When US 36 enters Danville in Hendricks County, it becomes a major artery and loses all of its charm. When I visit friends in this area, I usually ask about back roads to their houses so I can avoid US 36, which gets mighty congested. US 36 was rerouted and widened to four lanes on the east side of Danville. This map shows both alignments where they split as you head east out of Danville, and where they rejoin again west of the town of Avon.
I was pooped, so I made just a couple quick photos at either end. Here’s the west end, where old US 36 (Main St.) splits from current US 36.
Here’s what east emd looks like. Now that I think of it, I should have driven back up to where old 36 curves south and taken a photo showing how old 36 and current 36 line up.
This photo, taken in Avon, is typical of any drive I’ve made, day or night, along US 36 in Avon. I am always looking at someone else’s exhaust pipe. It seems like I never quite make it to the speed limit, either.

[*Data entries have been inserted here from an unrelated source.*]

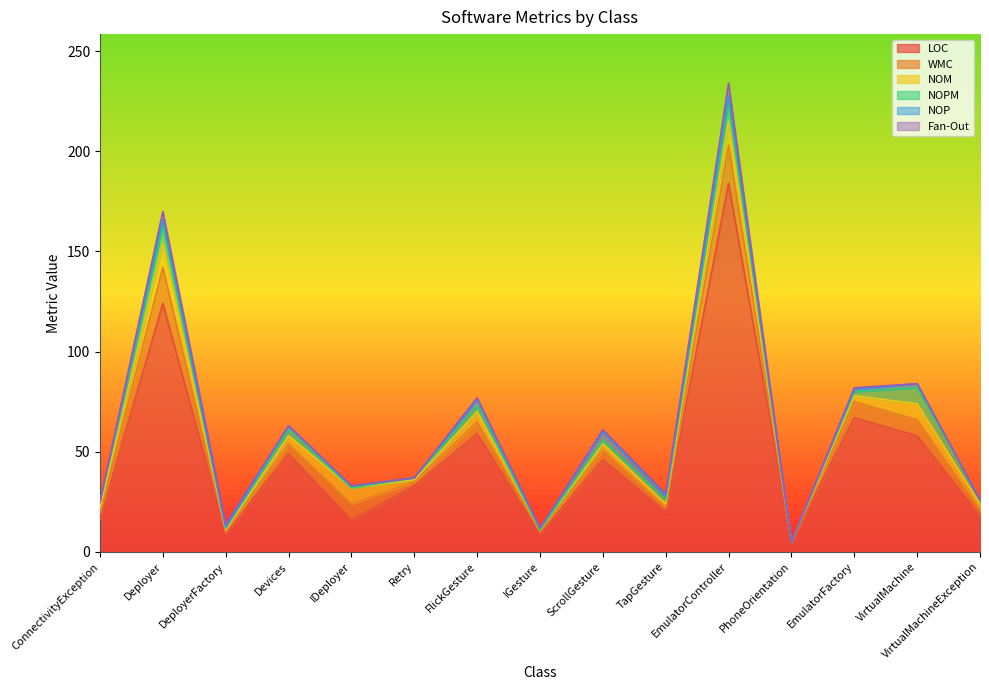

Reading left to right, extract all data points from this chart.

LOC: 16	124	9	49	16	33	59	9	46	20	184	5	67	58	18
WMC: 3	18	1	5	8	2	6	1	5	2	19	0	8	8	3
NOM: 3	12	1	4	8	1	5	1	3	2	12	0	3	8	3
NOPM: 3	9	1	3	0	1	3	0	2	2	10	0	2	8	2
NOP: 0	3	0	2	1	0	3	1	4	2	3	0	1	2	0
Fan-Out: 0	4	2	0	0	0	1	0	1	1	6	0	1	0	0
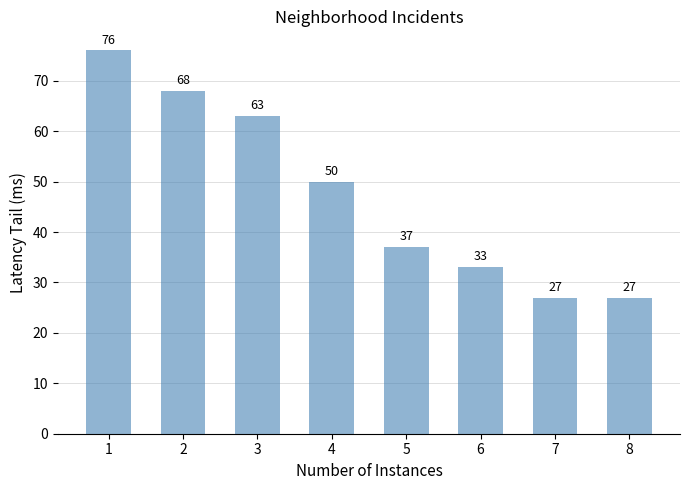

What is the maximum value shown in the chart?

76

It seems like most things in Avon dump out onto US 36. What’s the charm of living in Avon if every trip involves slow-moving traffic on the town’s only artery?
After I made this trip, I learned that US 36’s original 1927 route began in Downtown Indianapolis and headed west from there. Another day I’ll make a proper US 36 trip, starting at Downtown, driving all the old alignments I can find, and ending no sooner than the Illinois border.
I headed home from here, tired but satisfied from a day’s exploration.